Write out every record below verbatim, keeping each line and its order unchanged.

* START RECORDS TO PROCESS *

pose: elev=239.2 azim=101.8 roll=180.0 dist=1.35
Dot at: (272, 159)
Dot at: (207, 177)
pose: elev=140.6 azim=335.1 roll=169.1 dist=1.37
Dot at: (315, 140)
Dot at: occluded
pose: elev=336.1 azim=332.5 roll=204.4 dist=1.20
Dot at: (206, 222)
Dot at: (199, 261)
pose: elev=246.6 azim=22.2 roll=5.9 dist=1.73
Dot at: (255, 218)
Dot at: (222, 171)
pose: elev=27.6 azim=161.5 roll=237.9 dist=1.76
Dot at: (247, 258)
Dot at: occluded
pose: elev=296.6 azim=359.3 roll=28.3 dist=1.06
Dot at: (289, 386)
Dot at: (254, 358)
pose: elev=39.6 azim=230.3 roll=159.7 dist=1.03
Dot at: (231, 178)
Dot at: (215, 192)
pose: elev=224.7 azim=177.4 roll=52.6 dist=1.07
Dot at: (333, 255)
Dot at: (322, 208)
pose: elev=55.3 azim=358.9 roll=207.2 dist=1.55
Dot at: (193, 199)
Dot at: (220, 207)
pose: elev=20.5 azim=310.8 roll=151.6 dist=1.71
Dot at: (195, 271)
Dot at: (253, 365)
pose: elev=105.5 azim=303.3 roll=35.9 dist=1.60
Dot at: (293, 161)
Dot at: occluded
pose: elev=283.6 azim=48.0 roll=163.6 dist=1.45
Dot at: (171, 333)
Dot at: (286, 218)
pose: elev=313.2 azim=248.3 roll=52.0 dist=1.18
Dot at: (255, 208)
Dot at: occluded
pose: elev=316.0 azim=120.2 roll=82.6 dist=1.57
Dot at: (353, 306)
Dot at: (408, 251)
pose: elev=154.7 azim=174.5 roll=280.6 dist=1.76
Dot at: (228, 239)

* END RECORDS TO PROCESS *

**PROBLEM SOLUTION:**
pose: elev=239.2 azim=101.8 roll=180.0 dist=1.35
Dot at: (272, 159)
Dot at: (207, 177)
pose: elev=140.6 azim=335.1 roll=169.1 dist=1.37
Dot at: (315, 140)
Dot at: occluded
pose: elev=336.1 azim=332.5 roll=204.4 dist=1.20
Dot at: (206, 222)
Dot at: (199, 261)
pose: elev=246.6 azim=22.2 roll=5.9 dist=1.73
Dot at: (255, 218)
Dot at: (222, 171)
pose: elev=27.6 azim=161.5 roll=237.9 dist=1.76
Dot at: (247, 258)
Dot at: occluded
pose: elev=296.6 azim=359.3 roll=28.3 dist=1.06
Dot at: (289, 386)
Dot at: (254, 358)
pose: elev=39.6 azim=230.3 roll=159.7 dist=1.03
Dot at: (231, 178)
Dot at: (215, 192)
pose: elev=224.7 azim=177.4 roll=52.6 dist=1.07
Dot at: (333, 255)
Dot at: (322, 208)
pose: elev=55.3 azim=358.9 roll=207.2 dist=1.55
Dot at: (193, 199)
Dot at: (220, 207)
pose: elev=20.5 azim=310.8 roll=151.6 dist=1.71
Dot at: (195, 271)
Dot at: (253, 365)
pose: elev=105.5 azim=303.3 roll=35.9 dist=1.60
Dot at: (293, 161)
Dot at: occluded
pose: elev=283.6 azim=48.0 roll=163.6 dist=1.45
Dot at: (171, 333)
Dot at: (286, 218)
pose: elev=313.2 azim=248.3 roll=52.0 dist=1.18
Dot at: (255, 208)
Dot at: occluded
pose: elev=316.0 azim=120.2 roll=82.6 dist=1.57
Dot at: (353, 306)
Dot at: (408, 251)
pose: elev=154.7 azim=174.5 roll=280.6 dist=1.76
Dot at: (228, 239)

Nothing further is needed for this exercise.